Publié le 05 janvier 2018

ENTREPRISES RESPONSABLES

Repenser l'entreprise, le pari du gouvernement pour 2018

Les ministres de l’Économie, de la Transition écologique, du Travail et de la Justice ont lancé ce vendredi 5 janvier les travaux "sur la vision de l’entreprise dans la société" en présence des partenaires sociaux. Des travaux qui devraient alimenter le PACTE, le plan d’action pour la croissance et la transformation des entreprises. Au cœur de cette réflexion : la vision de la RSE comme atout de compétitivité pour les entreprises françaises.

Le gouvernement a lancé le 5 janvier 2018 les travaux sur la vision de l'entreprise dans la société avec les partenaires sociaux au ministère du Travail.
BH

Redéfinir le rôle et les missions de l’entreprise, sa gouvernance, le partage de la valeur ajoutée, le tout dans un contexte de mondialisation et de digitalisation croissante de l’économie… C’est le vaste chantier lancé ce vendredi 5 janvier par le gouvernement, au ministère du travail. Quatre ministres  étaient présents avec les partenaires sociaux : Bruno Le Maire, le ministre de l’Économie, Muriel Pénicaud, la ministre du travail, Nicolas Hulot, le ministre de la transition écologique, et Nicole Belloubet, la ministre de la Justice.

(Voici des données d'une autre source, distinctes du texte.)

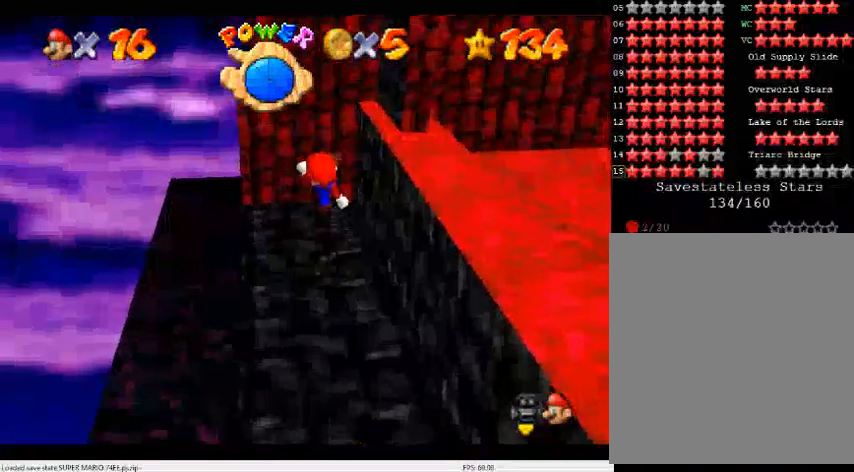
{"buttons": [], "left_stick": "up", "events": [[33, "A", "up"], [33, "B", "up"], [100, "left_stick", "down-right"], [300, "left_stick", "center"], [500, "left_stick", "up"]]}
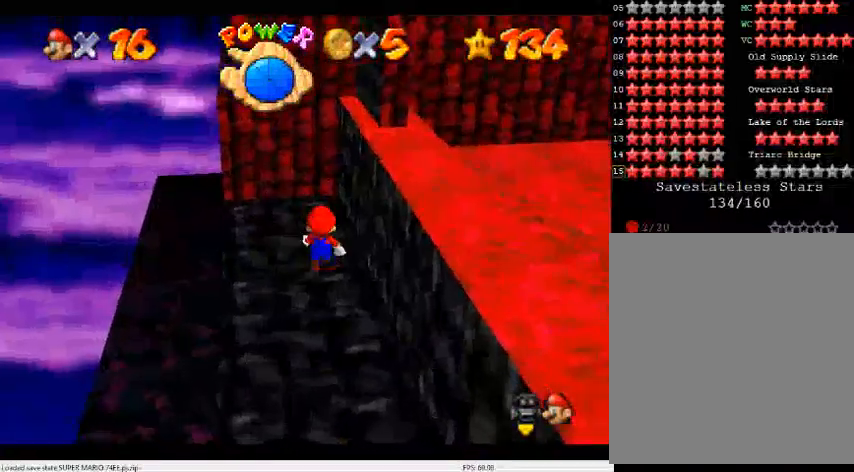
{"buttons": [], "left_stick": "up", "events": [[100, "A", "down"], [100, "B", "down"], [167, "A", "up"], [167, "B", "up"]]}
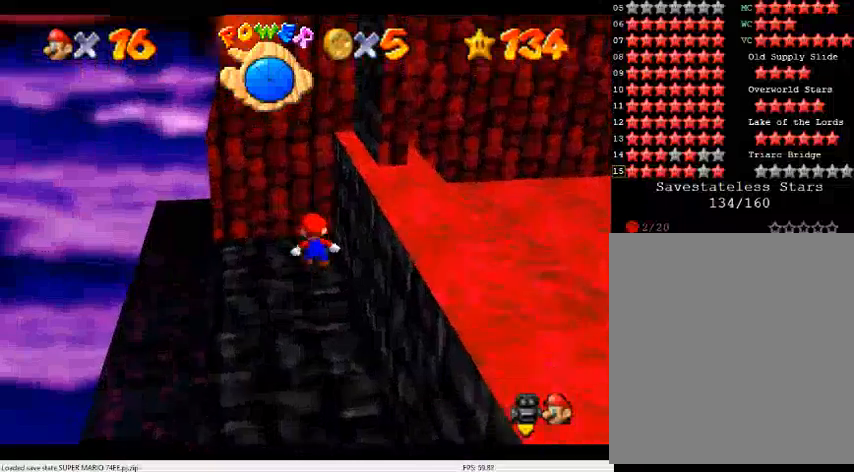
{"buttons": ["A"], "left_stick": "up", "events": [[67, "A", "down"]]}
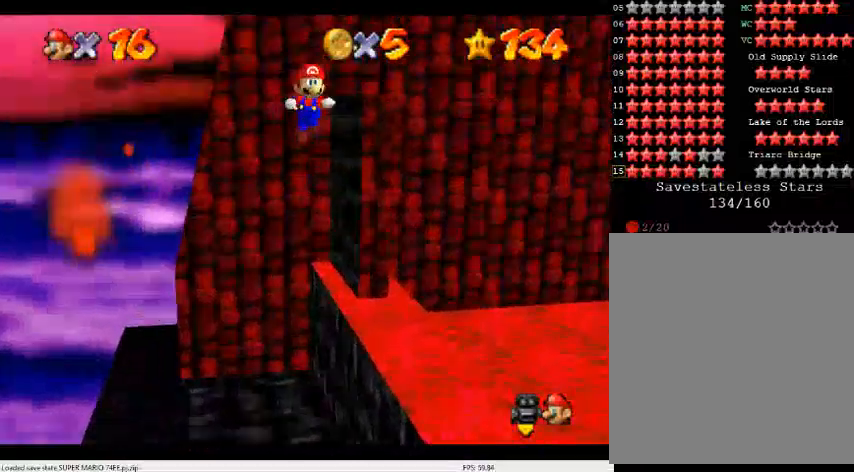
{"buttons": [], "left_stick": "up", "events": [[133, "left_stick", "up-right"], [400, "left_stick", "up"], [500, "A", "up"]]}
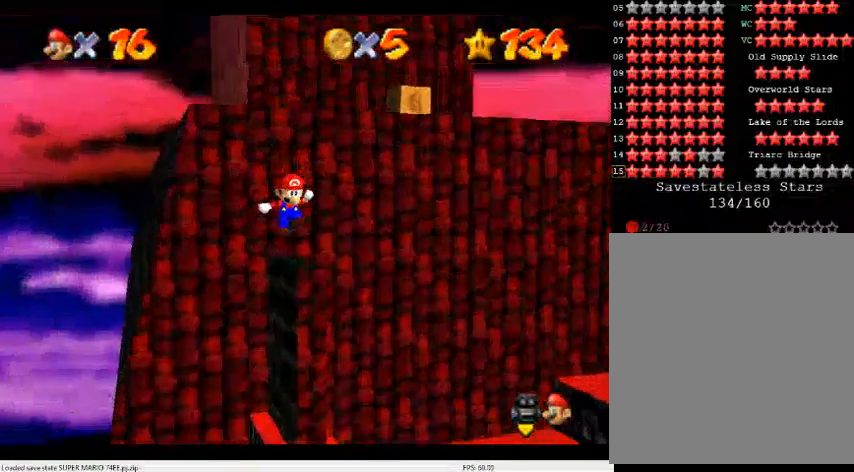
{"buttons": [], "left_stick": "up", "events": [[167, "A", "down"], [367, "A", "up"]]}
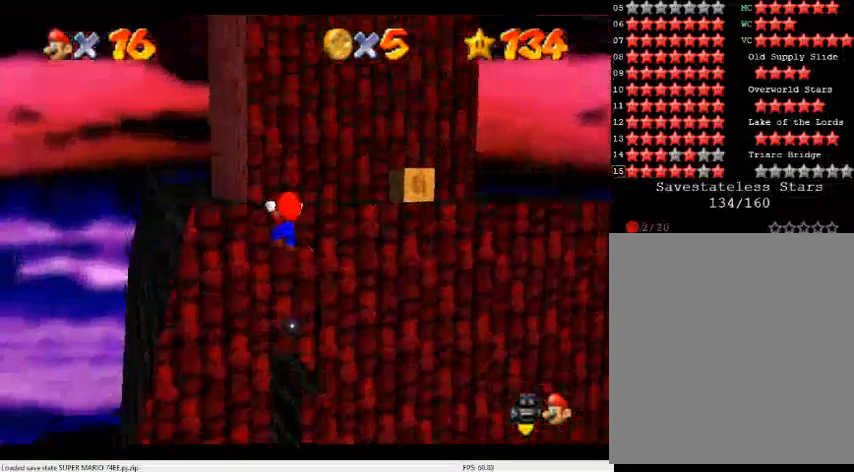
{"buttons": [], "left_stick": "up-left", "events": [[200, "A", "down"], [300, "A", "up"], [367, "left_stick", "up-left"]]}
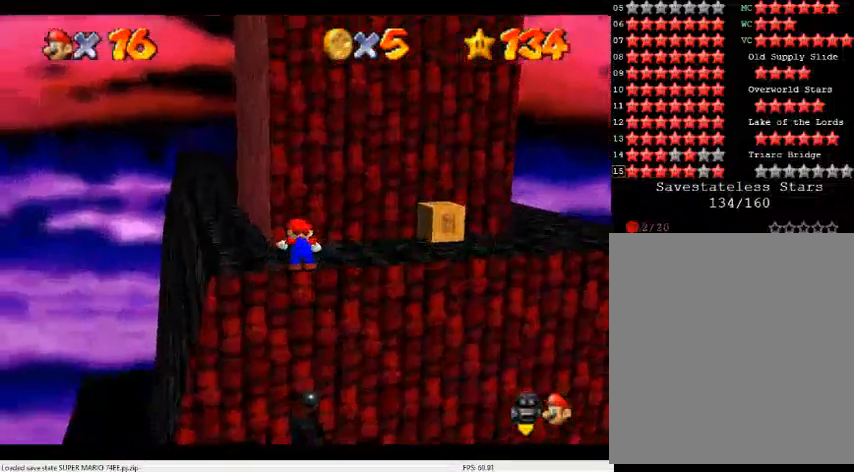
{"buttons": [], "left_stick": "left", "events": [[433, "left_stick", "left"]]}
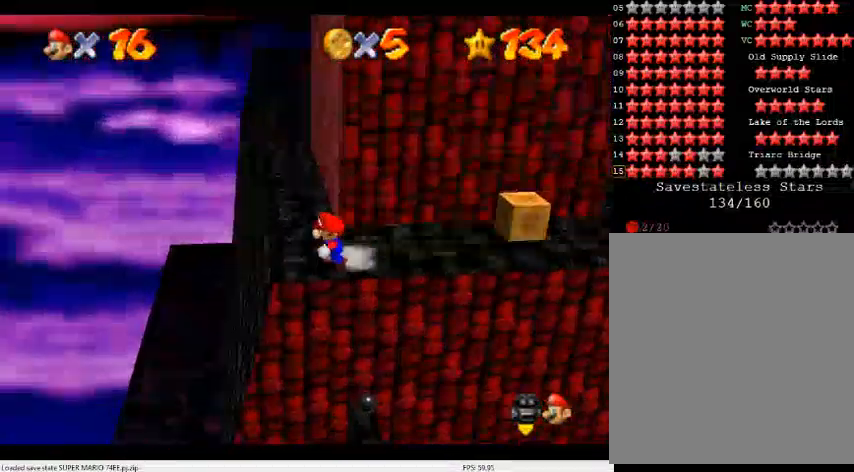
{"buttons": ["A"], "left_stick": "up-right", "events": [[67, "left_stick", "down"], [167, "left_stick", "up-right"], [233, "A", "down"]]}
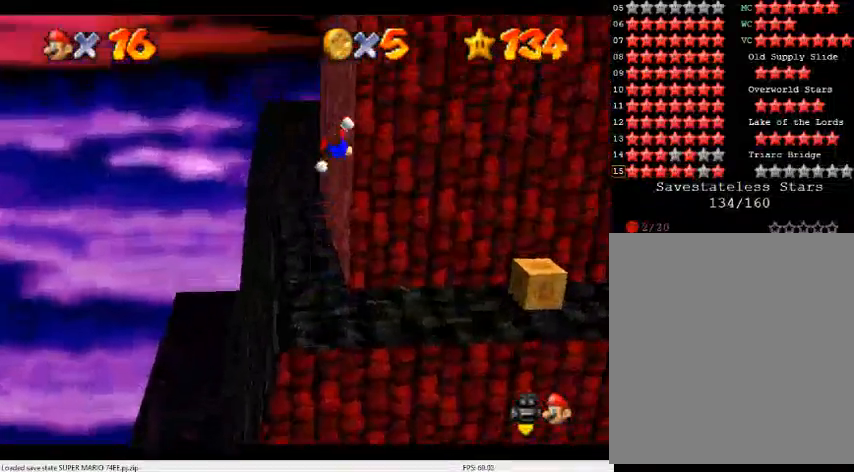
{"buttons": ["A"], "left_stick": "up-left", "events": [[167, "A", "up"], [300, "A", "down"], [300, "left_stick", "up-left"]]}
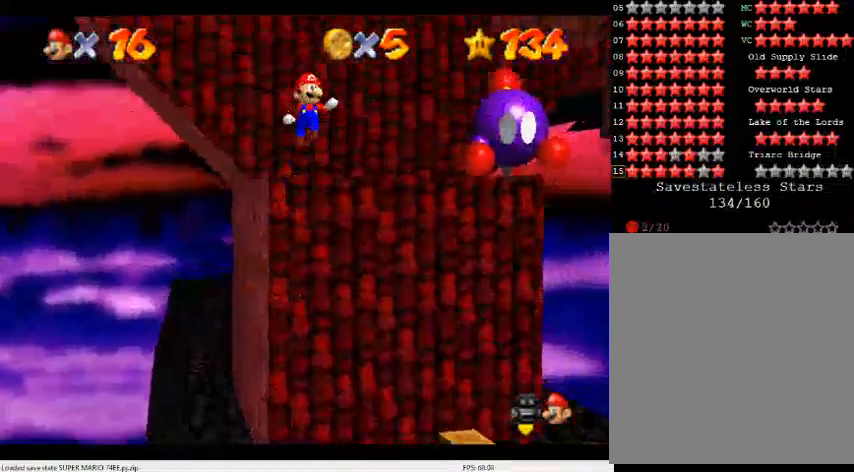
{"buttons": ["A"], "left_stick": "up", "events": [[500, "left_stick", "up"]]}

De quoi montrer l’importance du sujet mais aussi peut-être les dissensions qui existent encore dans le gouvernement sur la traduction concrète de cette réflexion. Celle-ci doit intégrer le vaste chantier du PACTE, le plan d’action pour la croissance et la transformation des entreprises. Il doit être présenté en conseil des ministres au printemps et le gouvernement espère le voir adopté d’ici la fin de l’année.

La RSE comme atout de compétitivité pour les entreprises

Ces travaux sont menés dans le cadre d’une mission confiée à Nicole Notat, présidente de Vigeo-Eiris, et à Jean-Dominique Sénard, président du groupe Michelin et de l’association EpE (Entreprises pour l’environnement). Ils ont deux mois pour rendre leur copie, le 1er mars. 

Au coeur des réflexions, l'idée que la RSE (responsabilité sociétale de l’entreprise) est bien un atout de compétitivité pour les entreprises françaises. Cinq chantiers ont été identifiés par Muriel Pénicaud : la redéfinition de la finalité et de l’objet social de l’entreprise, la définition de différents statuts d’entreprises, la gouvernance (place des parties prenantes, reconnaissance de la performance globale…), le partage de la valeur ajoutée (intéressement, participation…) et la prise en compte de la dimension européenne et internationale.

Numéro d'équilibrisme

C'est un numéro d'équilibriste qui se prépare pour le gouvernement. Tous les ingrédients des débats liés à la RSE depuis 15 ans sont présents. D’abord celui de la contrainte contre l'incitation. L'exemple le plus symbolique est celui de la modification du code civil pour intégrer des questions environnementales et sociales dans l’objet des entreprises. Sur ce point, les organisations patronales (Medef, Ansa, Afep) sont déjà montées au créneau dénonçant "une approche porteuse de nombreux dangers" car une modification du code civil entrainerait de facto une obligation pour l'ensemble des entreprises à but lucratif. La plupart des syndicats se disent en revanche favorables. Côté gouvernement, on trouve une opposition sur ce sujet entre le ministre de la Transition écologique plutôt favorable et les ministres de l’Économie et du Travail qui penchent se sont exprimés pour un statut optionnel.

Autre dissension entre les partenaires sociaux, la place des parties prenantes dans la définition de la stratégie. Le gouvernement souhaite élaborer une "codétermination" à la française, laissant plus de place notamment aux salariés dans les instances de décision de l’entreprise comme le conseil d’administration. Mais ce n’est pas une priorité pour tous les syndicats (certains comme FO préféraient travailler sur les instances représentatives), ni pour toutes les organisations patronales. Et tous n’ont pas le même champ d’ouverture aux parties prenantes autres que les salariés. Faut-il par exemple prendre en compte les territoires, les sous-traitants, les consommateurs…et comment ? La partie s'annonce serrée.